Евгений Шалашов - Лихое время. «Жизнь за Царя»
Вчера они с Никитой пошли в избушку, где обитали дед и Акулина, – нет ли у бабы чего выпить, а там… Там, конечно, было темно, как у шишиморы в болоте. Сверху, где обустроены дедовы полати, доносился богатырский храп. Снизу что-то шебуршало, сопело, а Акулина приговаривала сквозь стоны: «Ай хорошо милай, ай баско-то как!»
– Эт-то че тут такое? – пьяненько хохотнул Никита, а потом насторожился: – Эт-та кто её жучит? Матюшка?
– Не-а, – пробормотал атаман, прислушиваясь к звукам. – Матюшка уже без задних ног дрыхнет.

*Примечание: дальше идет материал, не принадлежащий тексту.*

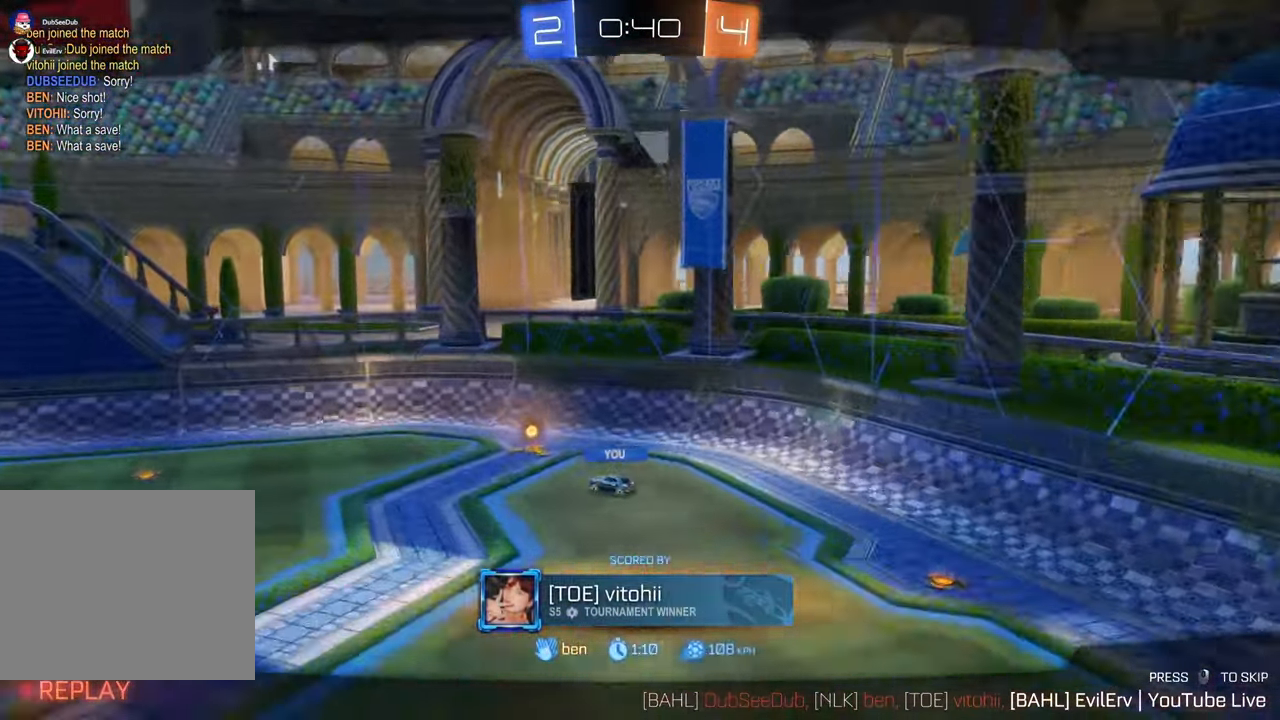
{"dt_ms": 500, "buttons": [], "left_stick": "center", "right_stick": "center", "events": []}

Это Фимка твой…
– Че, Евфимий?! – вскипел Никита. – Да я его, сучьего потроха!
– Ну, не мешай, – остановил мужика атаман. – Пущай…
– Ну, так я ж и не против, – буркнул Никита. – Токма, чеж он, сучий потрох, поперед батьки-то?

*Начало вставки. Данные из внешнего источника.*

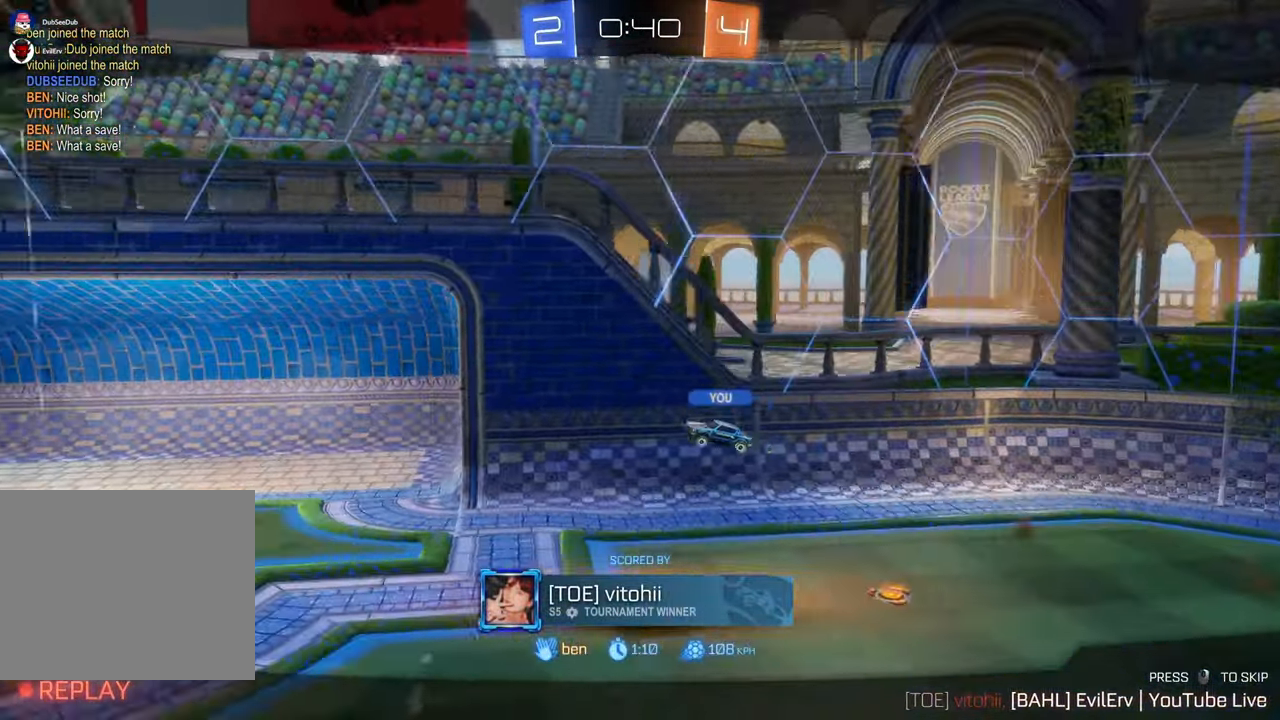
{"dt_ms": 500, "buttons": [], "left_stick": "center", "right_stick": "center", "events": []}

– Не бухти, – скривился атаман. – Не за тем шли. Эй, Акулька, вино осталось?
Фимка вроде бы и не услышал, а Акулина, продолжая стонать, отозвалась:
– Ой, хорошо-то как… нету ничего… ой, баско-то… ступайте отсюдова к е…й матери, ой…
– Ах ты, курва полоротая! Да я тебе б… худая! – вскипел Никита, но атаман, стараясь не заржать, вытащил мужика силой…
Онцифир с трудом перевернулся на брюхо. Стало полегче. Правда, захотелось до ветру. Полежал, надеясь, что расхочется. Не проходило… Кряхтя, как старик, атаман приподнялся и с трудом, по стеночке, запинаясь за спящих мужиков, пошел к выходу. Открыв дверь, впустил в избу немного свежего воздуха и света…
– Е-мое, – выматерился атаман, рассмотрев представшее зрелище.
Дед Мичура, свернувшись в калачик, так и лежал под столом. На столе спал Афонька Крыкин. Мужик был в шапке, в тулупе, но без штанов!
«Куда это он штаны-то девал?» – удивленно подумал Онцифир и вспомнил, что Афоньку-то и отправляли за вином! Мужик принес ведерный жбан, а потом долго сушил мокрые штаны, покрытые болотной грязью.
«Мать твою…» – запоздало спохватился атаман, представив, как пьяный мужик шел пять верст по болоту, а потом – обратно!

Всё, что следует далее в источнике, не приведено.